According to Edwards, there is an estimated 93 million descendants of homesteaders, almost a third of the nation's population. The research done by Edwards and his team with the Homesteader Project allowed descendants of Black homesteaders to learn about their ancestors, who created all-Black or mostly-Black self-governing rural communities.
One of these communities was in DeWitty, Nebraska, which was settled by Black Canadians who had previously escaped American slavery. Though the town was later renamed Audacious, descendants of the families who lived in the colony got in touch after the Homesteader Project study was published in 2019. Now, they've created The Descendants of DeWitty, an organization based in Omaha that works to educate people about the homesteader community.
"(The Black homesteaders) did all of the things that they wanted to do to create lives for themselves," Edwards said. "Though they could never entirely isolate themselves in individual communities, they were the ones who ran things.
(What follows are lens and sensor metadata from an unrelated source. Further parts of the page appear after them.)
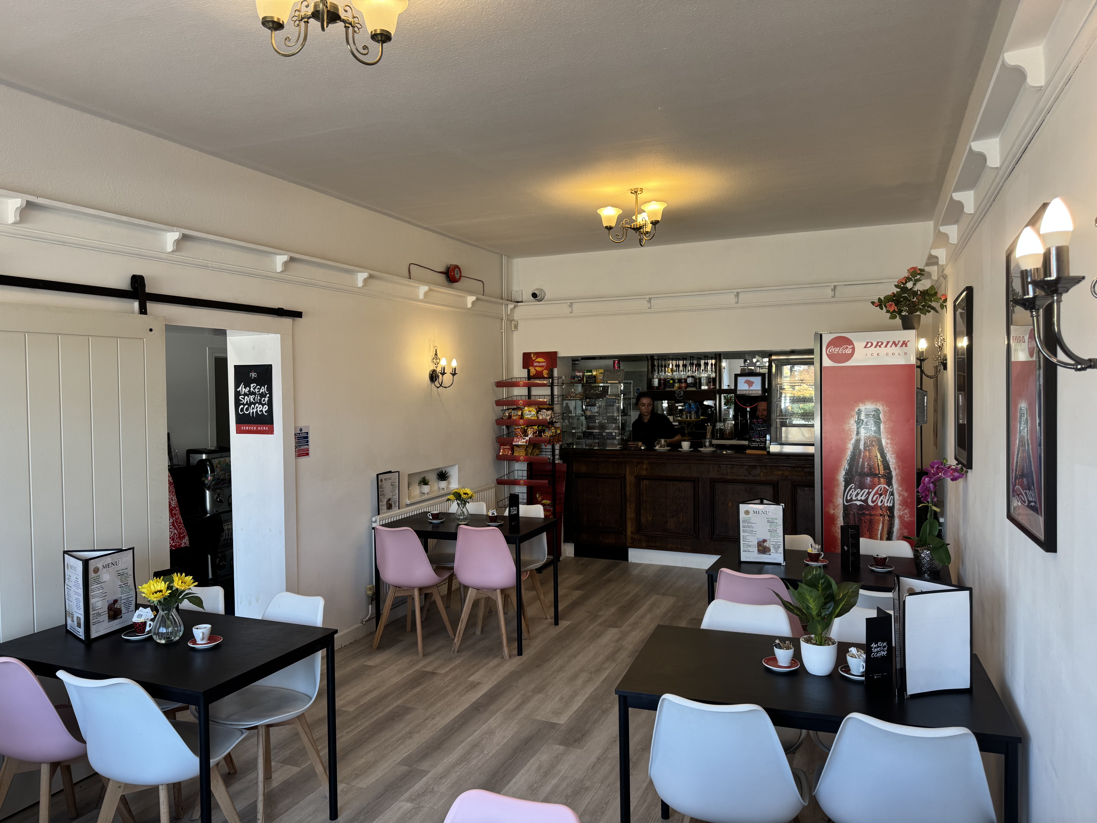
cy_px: 412
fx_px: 761
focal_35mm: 24
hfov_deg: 71.6
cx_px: 548
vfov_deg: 56.8
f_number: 1.78
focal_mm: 6.76
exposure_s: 1/100
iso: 64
That's part of the reason they came here, is because they couldn't do that in the South."
The researchers on the Homesteader Project intend to convey the trials and tribulations Black homesteaders encountered — many of those stories haven't been told yet. Engler said that from a National Park perspective, he feels a responsibility to share their stories.
"One of the things we wanted to do in the study was to look at participation of homestead projects, which were told by white homesteaders, and look at the Black homesteaders who participated as well," Engler said. "We wanted to fill out the missing portions of the homesteading story."